__CONSIGNE__
Recopiez le passage de la critique de Red Dead Redemption II qui va de « Celui-ci se veut » à « faire reculer certains. », en substituant « doucement » à « lentement ».

__TEXTE FOURNI__

........

Ah il est beau le jeu, ça oui ! Il est fluide, il est tout ce que vous voulez. Et après ? Des beaux graphismes n'ont jamais rendu bien un jeu. Ils peuvent participer à la qualité d'une oeuvre déjà réussie, mais un jeu mauvais ne deviendra pas agréable parce que c'est joli ou que les couilles du cheval rétrécissent quand il fait froid. Parce que derrière tous ses artifices techniques, cette création se rate sur toute la ligne.


Mais à défaut d'être réussi, Red Dead Redemption II nous informe sur les limites des grandes productions en cristalisant les défauts inhérents à leur nature. Je ne parlerai pas des conditions de développement qui, aussi infâme soient-t-elles, restent un sujet à part. J'aimerais plutôt parler de la partie gameplay, de tous ces moments où on nous demande de jouer à la manette, qui semblent être traîné par le jeu comme un boulet.


Celui-ci se veut immersif. Arthur ouvre lentement chaque tiroir et prend un à un les objets dans sa main pour les ramasser. Lorsqu'il dépèce un animal, on le voit lentement découper sa chair et là retourner. Arthur et lourd aussi. On incarne pas un jeune athlète mais un homme qui accuse le poids des années et ça se sent. Et c'est une bonne chose ! Je trouve intéressant de voir à une époque où toute production AAA minimise les risques en en prenant le moins possible et en essayant de plaire à tout le monde, un studio qui se démarque en faisant un choix qui pourra faire reculer certains.


Sauf que faire une expérience immersive de par sa lenteur, ça demande la volonté de tenir se parti-pris jusqu'au bout. Si réaliste le jeu se veut, alors il doit l'être sur toute la longueur afin de garantir une pureté totale dans l'expérience. Est-ce que c'est ce que fait Red Dead ? Absolument pas ! Ou alors j'ai raté la partie dans mes cours d'histoire où les cowboys naviguaient à l'aide de GPS et snipaient leurs ennemis grâce à l'aide à la visée du Predator.

........

__ENREGISTREMENTS EXTRAITS__
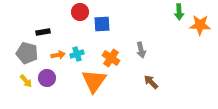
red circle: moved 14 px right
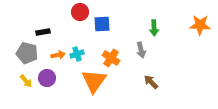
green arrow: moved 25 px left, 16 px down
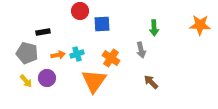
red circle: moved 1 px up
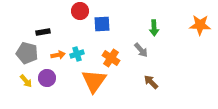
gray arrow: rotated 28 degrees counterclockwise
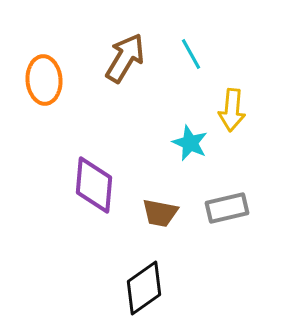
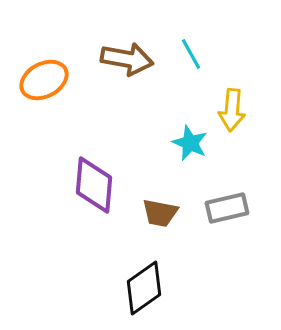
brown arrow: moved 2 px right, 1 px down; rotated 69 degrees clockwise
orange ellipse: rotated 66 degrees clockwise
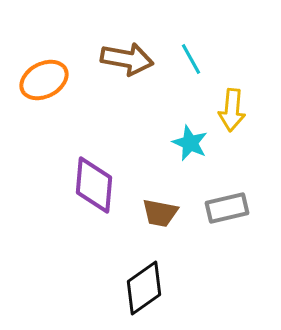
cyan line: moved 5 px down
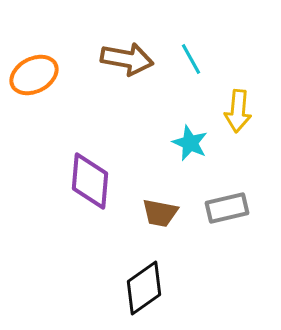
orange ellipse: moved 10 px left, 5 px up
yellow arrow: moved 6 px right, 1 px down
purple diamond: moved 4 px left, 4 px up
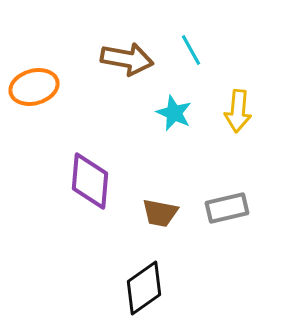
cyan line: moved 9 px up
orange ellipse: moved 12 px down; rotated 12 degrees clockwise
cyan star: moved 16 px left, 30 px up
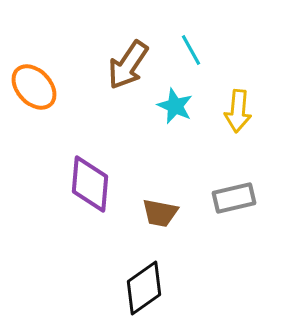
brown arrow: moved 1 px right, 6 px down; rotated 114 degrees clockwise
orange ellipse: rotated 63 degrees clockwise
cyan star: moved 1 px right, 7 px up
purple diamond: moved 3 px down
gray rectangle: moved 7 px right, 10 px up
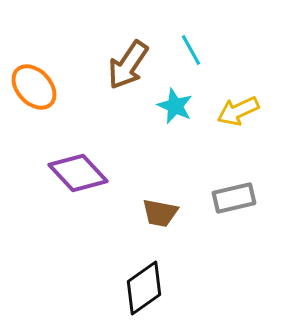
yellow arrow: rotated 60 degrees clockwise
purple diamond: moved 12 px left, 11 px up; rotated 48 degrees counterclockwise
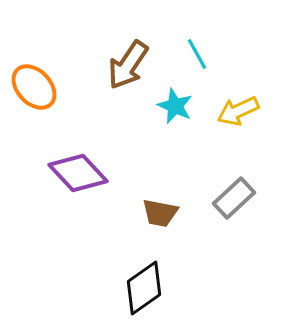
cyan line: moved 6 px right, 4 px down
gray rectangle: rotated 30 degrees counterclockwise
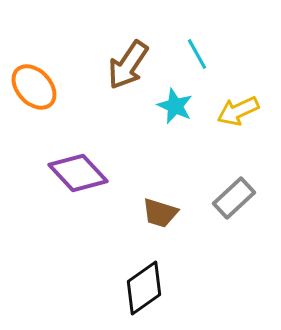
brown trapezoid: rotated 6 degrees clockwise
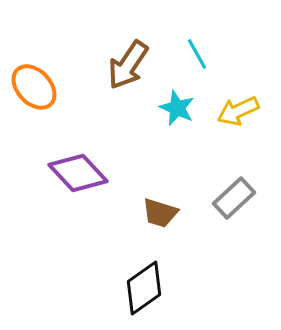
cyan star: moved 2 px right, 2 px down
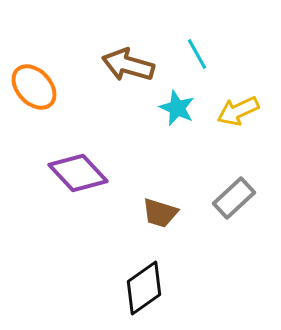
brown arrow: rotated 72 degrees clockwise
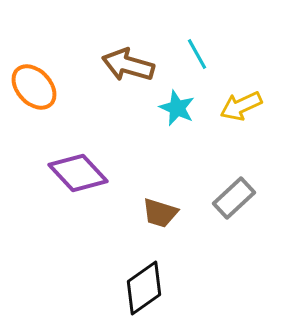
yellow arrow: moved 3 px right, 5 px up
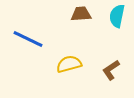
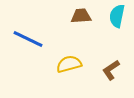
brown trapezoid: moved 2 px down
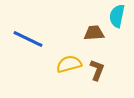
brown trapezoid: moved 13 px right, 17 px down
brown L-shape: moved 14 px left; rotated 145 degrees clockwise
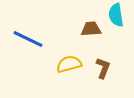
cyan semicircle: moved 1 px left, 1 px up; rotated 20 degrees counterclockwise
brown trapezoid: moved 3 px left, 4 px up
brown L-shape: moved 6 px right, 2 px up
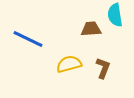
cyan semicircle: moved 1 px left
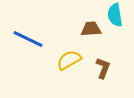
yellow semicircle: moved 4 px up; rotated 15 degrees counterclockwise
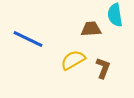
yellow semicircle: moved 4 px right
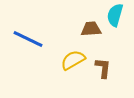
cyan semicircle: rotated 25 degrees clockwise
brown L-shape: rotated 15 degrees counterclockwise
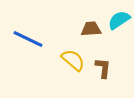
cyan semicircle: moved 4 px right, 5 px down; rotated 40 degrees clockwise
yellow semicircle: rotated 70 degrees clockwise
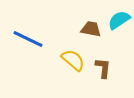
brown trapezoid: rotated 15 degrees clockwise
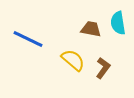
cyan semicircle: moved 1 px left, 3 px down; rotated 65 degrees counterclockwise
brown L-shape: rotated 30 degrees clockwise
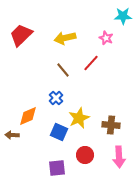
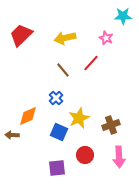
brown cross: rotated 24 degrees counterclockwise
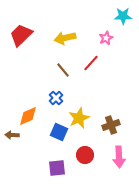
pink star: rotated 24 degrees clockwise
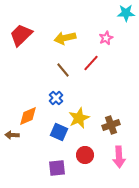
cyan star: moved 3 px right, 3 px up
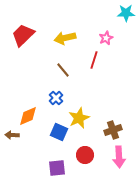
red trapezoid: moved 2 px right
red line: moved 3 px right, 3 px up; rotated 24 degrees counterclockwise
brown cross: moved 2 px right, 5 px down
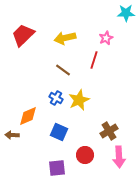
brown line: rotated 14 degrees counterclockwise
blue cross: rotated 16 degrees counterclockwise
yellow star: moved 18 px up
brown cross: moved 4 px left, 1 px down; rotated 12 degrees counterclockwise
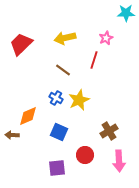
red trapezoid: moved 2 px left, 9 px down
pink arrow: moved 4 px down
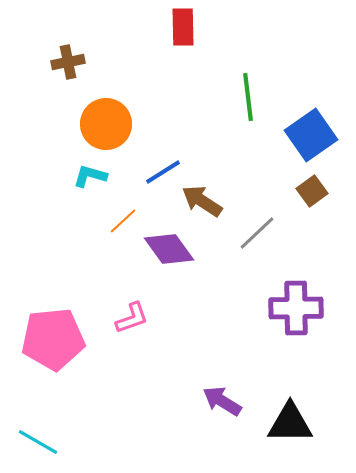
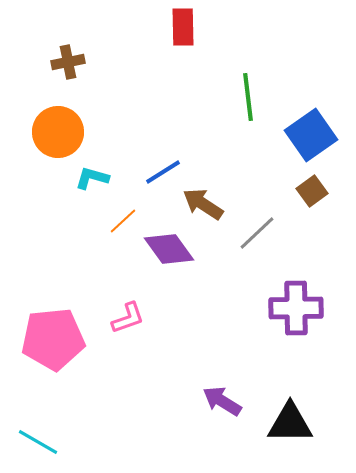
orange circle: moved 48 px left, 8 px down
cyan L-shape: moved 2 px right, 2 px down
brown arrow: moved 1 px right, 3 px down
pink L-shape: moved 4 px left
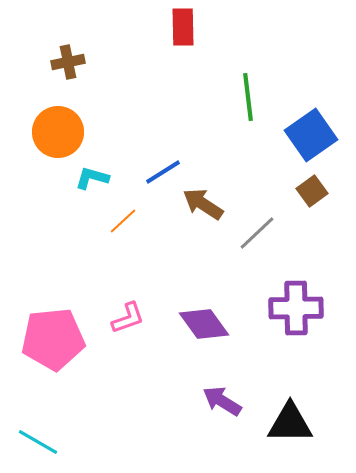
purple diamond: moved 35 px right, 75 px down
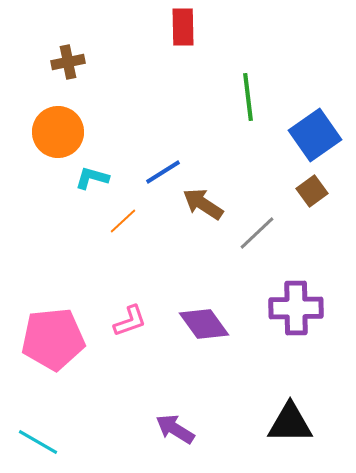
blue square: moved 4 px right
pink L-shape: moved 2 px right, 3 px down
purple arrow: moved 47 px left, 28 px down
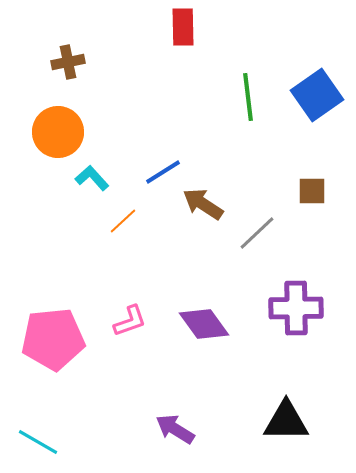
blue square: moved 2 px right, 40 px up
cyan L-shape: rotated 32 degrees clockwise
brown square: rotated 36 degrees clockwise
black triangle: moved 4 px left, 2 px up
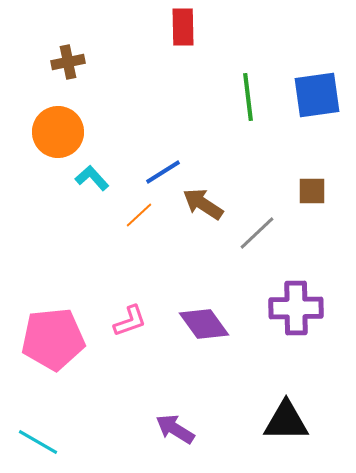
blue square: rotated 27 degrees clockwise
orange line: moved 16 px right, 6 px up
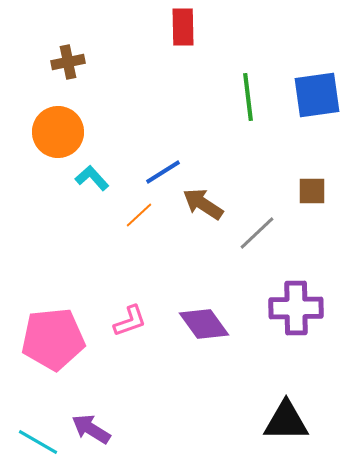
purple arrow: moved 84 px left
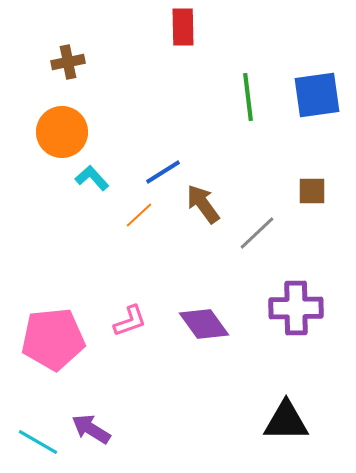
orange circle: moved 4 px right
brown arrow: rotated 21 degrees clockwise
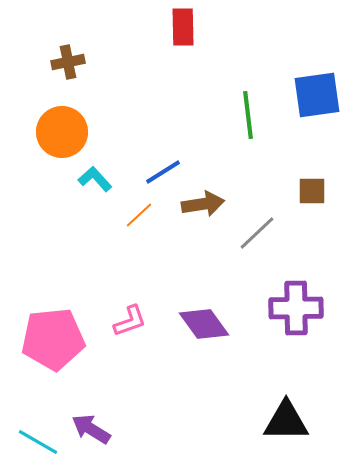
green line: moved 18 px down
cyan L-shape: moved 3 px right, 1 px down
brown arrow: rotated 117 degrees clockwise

........

__SOLUTION RÉDIGÉE__
Celui-ci se veut immersif. Arthur ouvre doucement chaque tiroir et prend un à un les objets dans sa main pour les ramasser. Lorsqu'il dépèce un animal, on le voit doucement découper sa chair et là retourner. Arthur et lourd aussi. On incarne pas un jeune athlète mais un homme qui accuse le poids des années et ça se sent. Et c'est une bonne chose ! Je trouve intéressant de voir à une époque où toute production AAA minimise les risques en en prenant le moins possible et en essayant de plaire à tout le monde, un studio qui se démarque en faisant un choix qui pourra faire reculer certains.